I ricercatori sono partiti dalla famosa equazione di Drake, una formula che l’astronomo Frank Drake ideò negli anni ’60 per stimare il numero di civiltà nella nostra galassia in grado di prendere contatto con la nostra.

La formula è la seguente:

N = R * x FP x NE x FL x FI x FC x L

E afferma che il numero di civiltà (N) nella nostra galassia che potremmo riuscire a contattare può essere determinato moltiplicando il tasso medio di formazione stellare nella nostra galassia (R *), la frazione di stelle con pianeti (FP) , il numero di pianeti che possono effettivamente supportare la vita (NE), il numero di pianeti che potrebbero sviluppare la vita (FL), il numero di pianeti che potrebbero sviluppare vita intelligente(FI), il numero di civiltà in possesso di tecnologie di trasmissione (FC) e il periodo di tempo in cui queste civiltà dovrebbero trasmettere i loro segnali nello spazio (L).

Secondo Sanberg e colleghi i parametri che vengono in genere utilizzati per risolvere l’equazione non terrebbero conto delle grosse incertezze dei dati e che basta essere un po’ più ottimisti o un po’ più pessimisti nella scelta di un parametro perché il risultato della formula cambi considerevolmente.

Per questo nel loro studio hanno considerato i parametri dell’equazione come degli intervalli di incertezza: invece di prendere il valore che le variabili dovrebbero avere, hanno utilizzato i valori più grandi e quelli più piccoli di ogni stima (gli estremi dell’intervallo di incertezza) in base alle attuali conoscenze. Il risultato non è dunque un unico valore ma una distribuzione: “Abbiamo scoperto che usando le stime approssimate presenti in letteratura […] si può avere una situazione in cui il numero medio di civiltà nella galassia è piuttosto alto – diciamo un centinaio – e in questo caso la probabilità che siamo soli nella galassia è del 30%”ha commentato Sanberg a Universe Today. “Se invece proviamo a rivedere i valori alla luce delle attuali conoscenze scientifiche, le cose diventano ancora più estreme. Questo perché in base a ciò che sappiamo la probabilità di ottenere vita e intelligenza su un pianeta ha un’incertezza: non possiamo escludere che quasi ovunque ci siano le giuste condizioni, ma non possiamo nemmeno escludere che sia un fenomeno astronomicamente raro. Ciò porta a un’incertezza ancora maggiore sul numero di civiltà, che ci porta a concludere che esiste una probabilità abbastanza elevata di essere soli. Pur tuttavia, concludiamo anche che non dovremmo essere troppo sorpresi se trovassimo intelligenza extraterrestre”.

Gli autori non sostengono che l’umanità sia sola, ma che con le conoscenze di oggi è molto più probabile che non ci siano altre civiltà intelligenti nella nostra galassia.  Quindi? Fermiamo le ricerche? Assolutamente no. Continuare a studiare e a cercare è l’unico modo per ridurre l’incertezza.

**Consegna**
Rispondi a queste domande sul testo dedicato all'equazione di Drake:
(a) In quale decennio Frank Drake ideò la sua formula?
(b) Con quale sigla la formula indica la frazione di stelle con pianeti?
(c) Secondo Sanberg, se il numero medio di civiltà nella galassia fosse di circa un centinaio, quale sarebbe la probabilità che siamo soli?

Voci dei dati salvati:
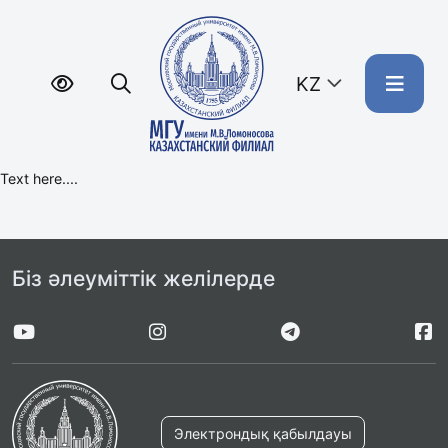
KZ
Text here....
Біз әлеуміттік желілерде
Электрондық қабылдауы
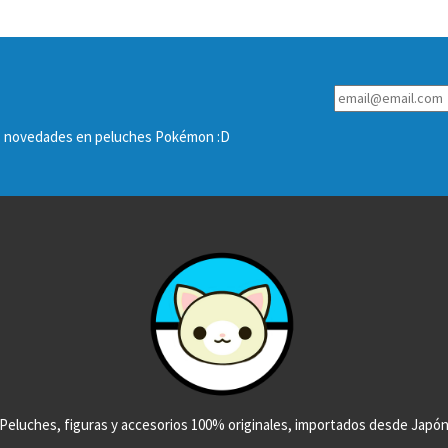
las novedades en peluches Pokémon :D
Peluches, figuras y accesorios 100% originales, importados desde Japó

--

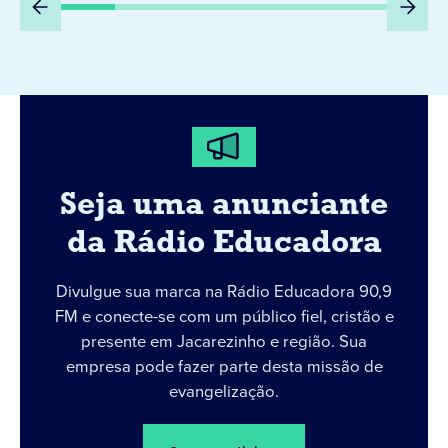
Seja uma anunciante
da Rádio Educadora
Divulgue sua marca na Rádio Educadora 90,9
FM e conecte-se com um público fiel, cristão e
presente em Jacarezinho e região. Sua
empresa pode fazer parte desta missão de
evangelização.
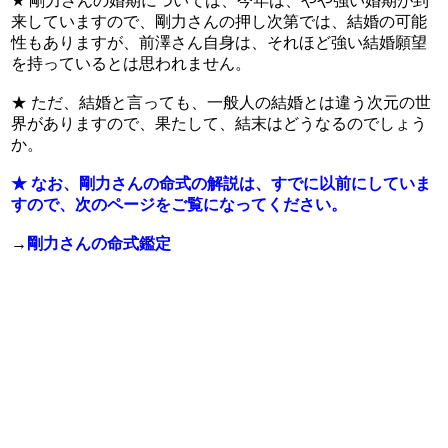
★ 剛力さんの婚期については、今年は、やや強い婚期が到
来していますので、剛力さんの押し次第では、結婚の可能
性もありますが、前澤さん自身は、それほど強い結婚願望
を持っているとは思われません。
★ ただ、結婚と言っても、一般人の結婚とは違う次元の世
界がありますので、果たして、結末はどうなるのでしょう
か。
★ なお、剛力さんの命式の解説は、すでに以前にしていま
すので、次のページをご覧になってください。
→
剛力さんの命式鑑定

==

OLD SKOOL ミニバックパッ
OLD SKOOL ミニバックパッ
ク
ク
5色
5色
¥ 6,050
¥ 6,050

**Soluzione**
(a) Negli anni '60.
(b) FP.
(c) Il 30%.